Солнце за шелковыми узорами прикрыло яркий глаз, и поясок луча на талии потускнел, растаял на загорелой коже.
8. ТАЙНЫ
Солнце цветило узорчатый шелк задернутых штор, вело по завиткам теплыми пальцами, и вдруг отворачивалось, будто испуганное кем-то, и тогда рисунок тускнел из голубого в серый. Звуки с просторного двора множились, складываясь в короткие разговоры, вот Григорьич покашлял, спрашивая что-то у жены, а вот Васькин отрывистый ответ на увещевания о завтраке, — и снова лишь шарканье шагов. Шаги смолкали, удаляясь, хлопали где-то двери. И опять бродили по занавесям солнечные теплые пальцы. Когда двое не падали в происходящее на постели, не отгораживались горячей кожей, пОтом в складках локтей и коленей, Витька слышал… После переставал. И снова слышал…
Уже когда лежали тихо, рядом, смотрели в потолок, на дым сигаретки кольцами в маленькой паутинке у люстры, поскребся в наружную дверь Вася, спросил суровым голосом:
— Наташка, спишь чтоль?
Но ждать ответа и сильно шуметь не стал, и Витька слышал, как прошли по двору два голоса, хозяйкин, толкующий про гостинцы для Васькиной матери, и мальчика, односложными репликами — к зеленым воротам, выходящим на степную дорогу.
Стихло все…
— Теперь скажи, ах, Наташа, как все хорошо было, Наташа, ну пока, бывай, девочка…
— Зачем ты так?
— А вы все так говорите. Приехать, покупаться, погулять, бабу местную трахнуть и домой, к женам и девкам своим.
— Нет у меня жены. И девки нет. И потом, думай же головой, я что тебе — летний гость? Я тут сижу… не для отдыха, в-общем.
Он хотел добавить, что ведь сама начала, но скривился от пошлости непроизнесенной еще фразы, махнул мысленно рукой.
— А для чего сидишь? Прячешься, что ли? Вон и мобильника у тебя нет. Даже к компьютеру не хочешь, я ж звала. Интернет у Кольки свободно, ему по работе же надо.

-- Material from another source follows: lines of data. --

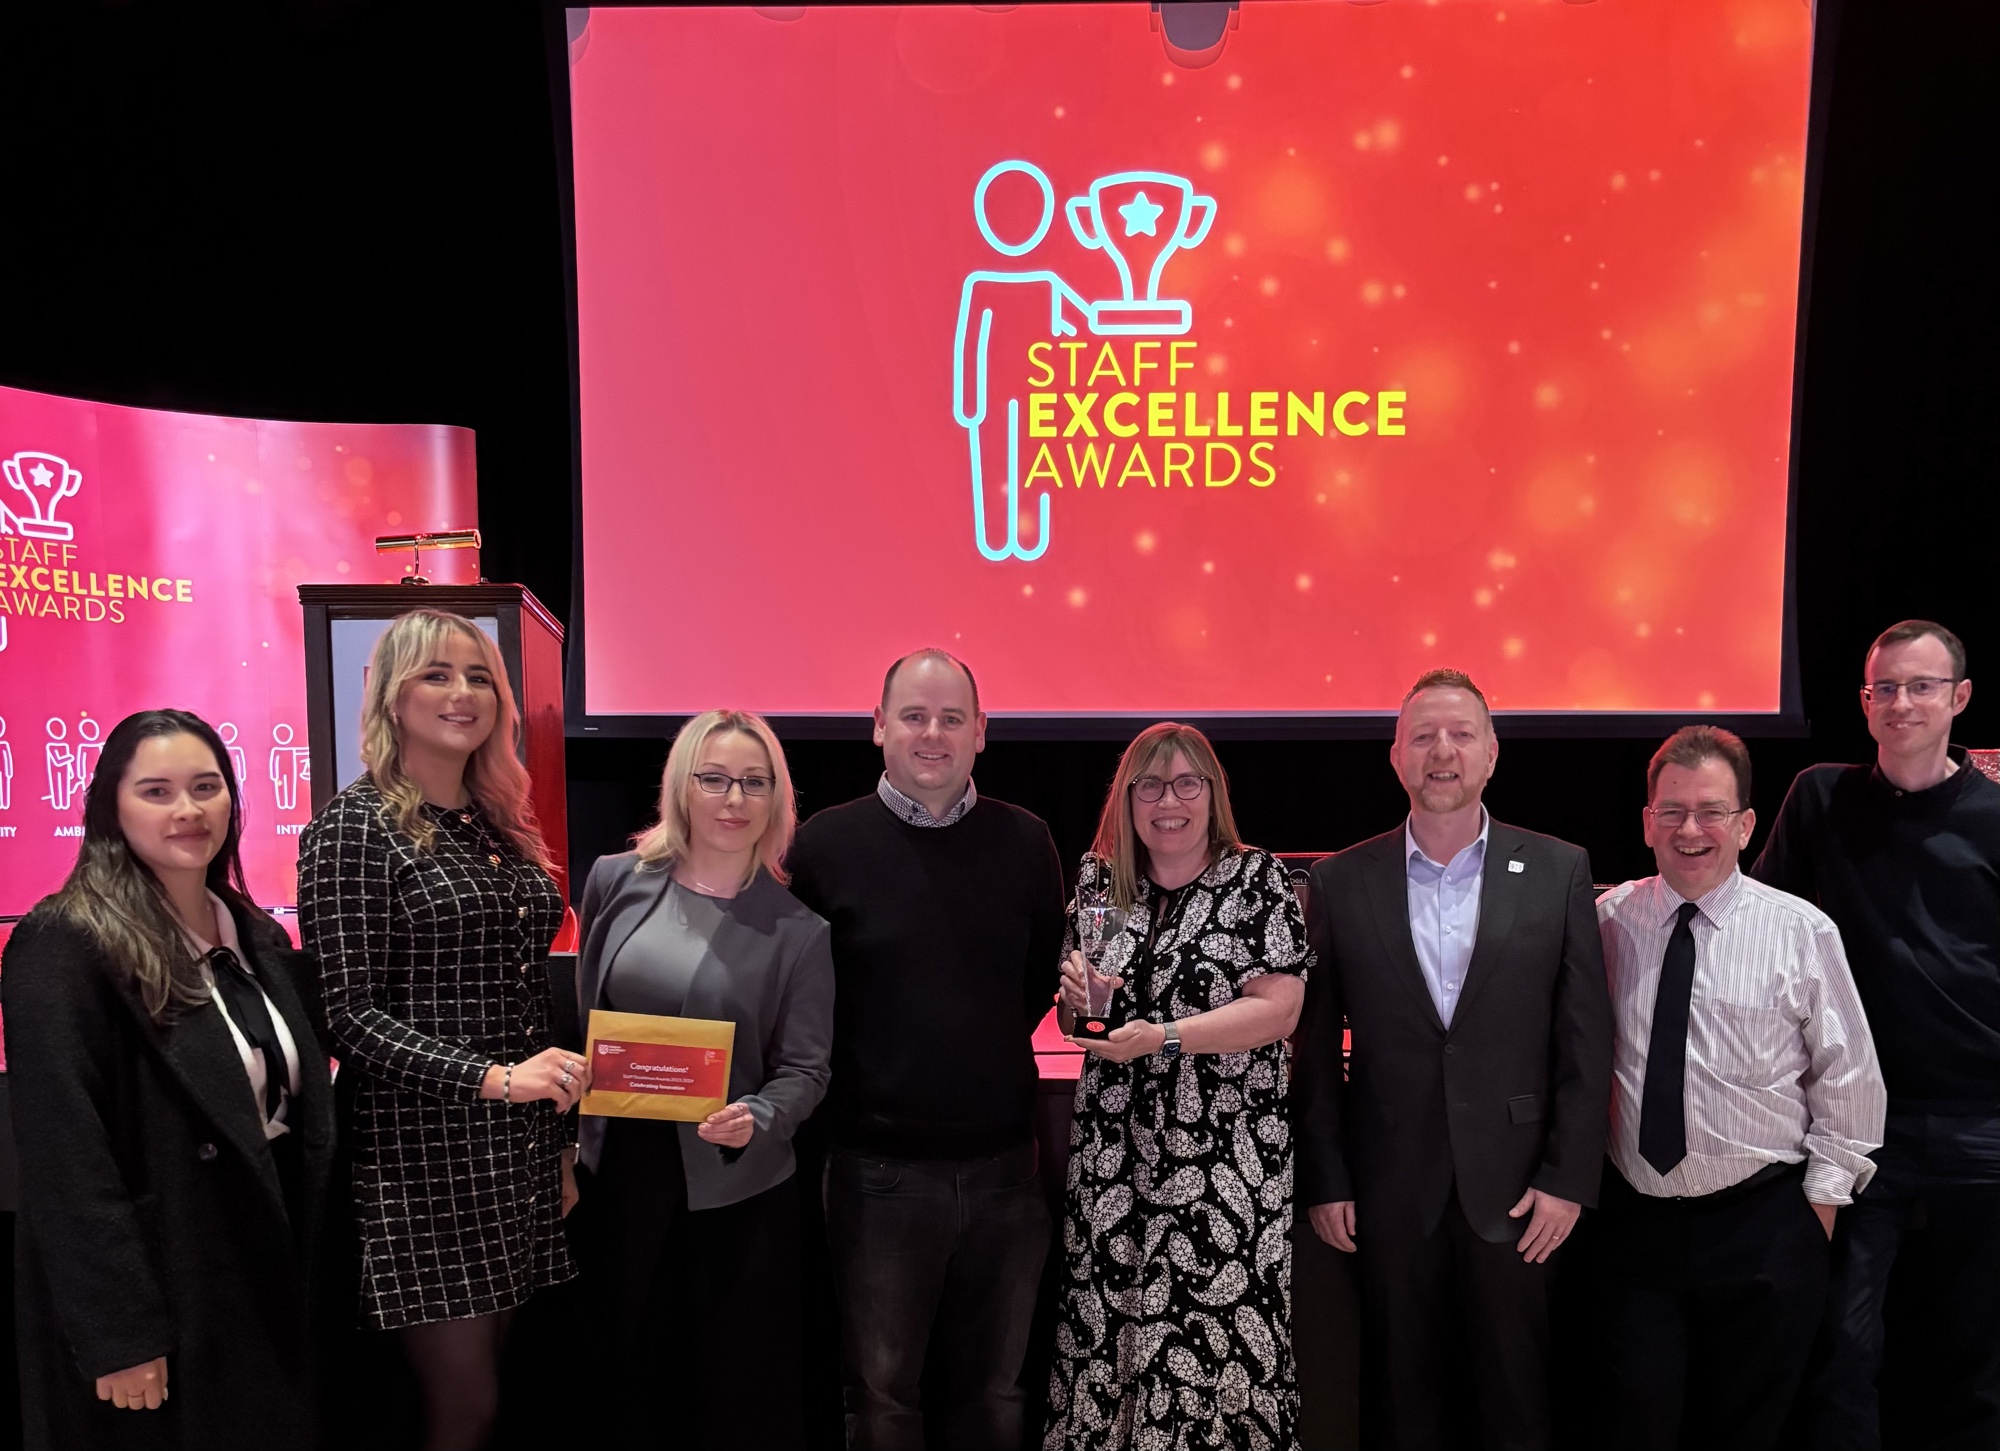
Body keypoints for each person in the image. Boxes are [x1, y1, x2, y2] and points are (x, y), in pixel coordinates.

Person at [1293, 668, 1613, 1451]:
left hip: (1522, 1193)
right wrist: (1328, 1177)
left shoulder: (1559, 868)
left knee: (1518, 1404)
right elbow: (1315, 1047)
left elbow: (1584, 1038)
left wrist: (1568, 1178)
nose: (1443, 752)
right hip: (1387, 1192)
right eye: (1424, 736)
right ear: (1395, 755)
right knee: (1402, 1408)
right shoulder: (1339, 880)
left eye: (1461, 734)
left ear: (1491, 753)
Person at [2, 709, 335, 1450]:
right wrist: (120, 1335)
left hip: (261, 1274)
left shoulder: (256, 934)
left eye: (206, 787)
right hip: (161, 1288)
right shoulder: (63, 943)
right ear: (111, 807)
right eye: (156, 791)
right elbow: (65, 1161)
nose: (188, 809)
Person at [296, 608, 579, 1451]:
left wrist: (558, 1144)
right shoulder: (353, 827)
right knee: (463, 1407)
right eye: (437, 674)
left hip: (515, 1152)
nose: (463, 693)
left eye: (480, 677)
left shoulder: (497, 822)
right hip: (419, 1160)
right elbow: (348, 1016)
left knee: (500, 1395)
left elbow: (524, 993)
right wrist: (497, 1080)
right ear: (392, 695)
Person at [787, 648, 1065, 1451]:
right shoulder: (823, 845)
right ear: (879, 727)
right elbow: (805, 1000)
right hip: (876, 1175)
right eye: (914, 716)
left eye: (952, 718)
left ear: (981, 731)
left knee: (996, 1396)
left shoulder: (1027, 841)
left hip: (1007, 1170)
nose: (933, 734)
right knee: (881, 1400)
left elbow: (1035, 981)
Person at [1595, 726, 1885, 1450]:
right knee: (1632, 1425)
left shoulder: (1801, 930)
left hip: (1764, 1229)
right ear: (1647, 822)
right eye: (1672, 811)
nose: (1690, 830)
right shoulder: (1606, 922)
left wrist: (1815, 1215)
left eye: (1712, 811)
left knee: (1747, 1435)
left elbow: (1849, 1078)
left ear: (1747, 824)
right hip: (1635, 1228)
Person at [1753, 620, 2000, 1449]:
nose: (1902, 703)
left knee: (1977, 1353)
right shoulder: (1820, 798)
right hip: (1855, 1123)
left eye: (1921, 686)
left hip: (1981, 1118)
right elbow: (1762, 926)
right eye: (1885, 687)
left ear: (1959, 698)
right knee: (1842, 1345)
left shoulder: (1994, 816)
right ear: (1864, 701)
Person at [1042, 723, 1311, 1450]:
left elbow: (1280, 1009)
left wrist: (1163, 1036)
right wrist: (1077, 1003)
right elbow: (1077, 1018)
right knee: (1107, 1340)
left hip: (1225, 1167)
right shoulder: (1100, 882)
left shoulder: (1256, 879)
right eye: (1151, 786)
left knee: (1215, 1348)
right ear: (1126, 799)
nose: (1170, 802)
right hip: (1112, 1161)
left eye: (1188, 783)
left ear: (1213, 794)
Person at [571, 709, 835, 1448]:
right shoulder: (614, 881)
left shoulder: (799, 929)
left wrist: (759, 1115)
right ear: (681, 786)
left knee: (732, 1399)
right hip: (620, 1175)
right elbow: (583, 1018)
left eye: (755, 782)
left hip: (732, 1185)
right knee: (628, 1383)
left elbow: (806, 1070)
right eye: (714, 778)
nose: (734, 799)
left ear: (777, 798)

— А ты понимаешь, только если прячутся? Мне… с собой надо разобраться.
— Скажите, какие умности.
Она перевернулась на живот, потянулась за пачкой — закурить сигарету. Две сломала и просто смахнула на пол. Туда же скинула подушку и оперлась подбородком на ладонь. Витька смотрел на вздернутые лопатки и прогиб спины, на белые ягодицы.
— Голая летом — не загорала, что ли?
— А тебе какое дело?
Сунул окурок в пустую рюмку, смял, убивая дымок.
— Слушай, чего ты злишься? Хотела напиться — напилась. Секс… Неплохой такой, похоже. Никто нас не трогает. Какого ты меня кусаешь? Ну, расскажу я тебе и что? Подумаешь — чистый псих.
— Я, Вить, с рыбами ныряла в закат. И кто тут псих? Только ты ж не расскажешь все равно. Всего не расскажешь.
— Не надо тебе. Всего…
— Ну, тогда немножко. Просто вслух поговори. Тошно мне, Вить. К вечеру надо возвращаться, а там — снова рожи эти, в зубах навязли. Пальцем тыкать будут. Ну, не пальцем, так за спиной сплошное шипение. У нас тут, Вить, своих змей полно… Я ведь тебе рассказала. Немножко. Главного зато.
Посерела занавеска. С моря густо загудел пароход. В углу потолка молча билась зимняя муха и потрескивал на полу подсолнух включенного рефлектора.
— Пойдем кофе сделаем, а? Там тепло, у стола, можно и не одеваться.
В столовой и правда, было мягко, сквозь тонкий тюль солнце раскладывало на скатерке пасьянс из четырех светлых карт. Кипятильник стучался в край большой кружки, остерегал, чтоб не совали пальцы в парящую воду.